======== Dataset records
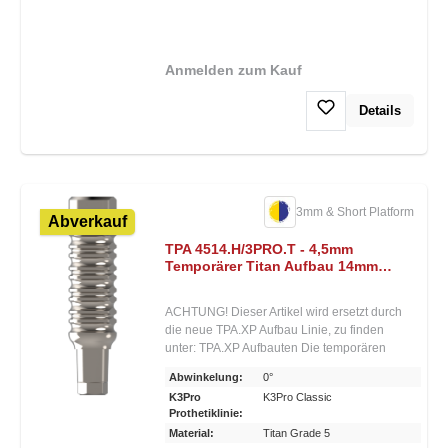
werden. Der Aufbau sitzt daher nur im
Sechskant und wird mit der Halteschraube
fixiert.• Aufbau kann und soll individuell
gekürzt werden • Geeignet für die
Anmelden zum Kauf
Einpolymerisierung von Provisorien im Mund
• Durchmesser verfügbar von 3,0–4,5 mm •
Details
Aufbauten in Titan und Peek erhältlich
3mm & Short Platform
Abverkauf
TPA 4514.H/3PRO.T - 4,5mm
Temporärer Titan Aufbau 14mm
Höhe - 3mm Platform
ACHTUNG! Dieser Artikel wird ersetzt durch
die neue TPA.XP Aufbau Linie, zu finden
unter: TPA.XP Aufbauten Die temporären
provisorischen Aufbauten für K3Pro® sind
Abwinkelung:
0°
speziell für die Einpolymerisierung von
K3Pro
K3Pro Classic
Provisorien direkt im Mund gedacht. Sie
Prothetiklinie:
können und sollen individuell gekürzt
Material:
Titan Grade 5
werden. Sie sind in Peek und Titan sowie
================
======== Dataset records
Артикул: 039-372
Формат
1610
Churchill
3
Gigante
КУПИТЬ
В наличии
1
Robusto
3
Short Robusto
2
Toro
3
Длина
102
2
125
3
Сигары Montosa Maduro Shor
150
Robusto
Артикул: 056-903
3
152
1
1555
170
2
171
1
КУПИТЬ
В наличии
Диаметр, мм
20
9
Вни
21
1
================
Your task: Set down precisely the lines above between the line holding "Höhe - 3mm Platform" and the line holding "werden. Sie sind in Peek und Titan sowie", inclusive, and nothing beyond them.

Reply:
Höhe - 3mm Platform
ACHTUNG! Dieser Artikel wird ersetzt durch
die neue TPA.XP Aufbau Linie, zu finden
unter: TPA.XP Aufbauten Die temporären
provisorischen Aufbauten für K3Pro® sind
Abwinkelung:
0°
speziell für die Einpolymerisierung von
K3Pro
K3Pro Classic
Provisorien direkt im Mund gedacht. Sie
Prothetiklinie:
können und sollen individuell gekürzt
Material:
Titan Grade 5
werden. Sie sind in Peek und Titan sowie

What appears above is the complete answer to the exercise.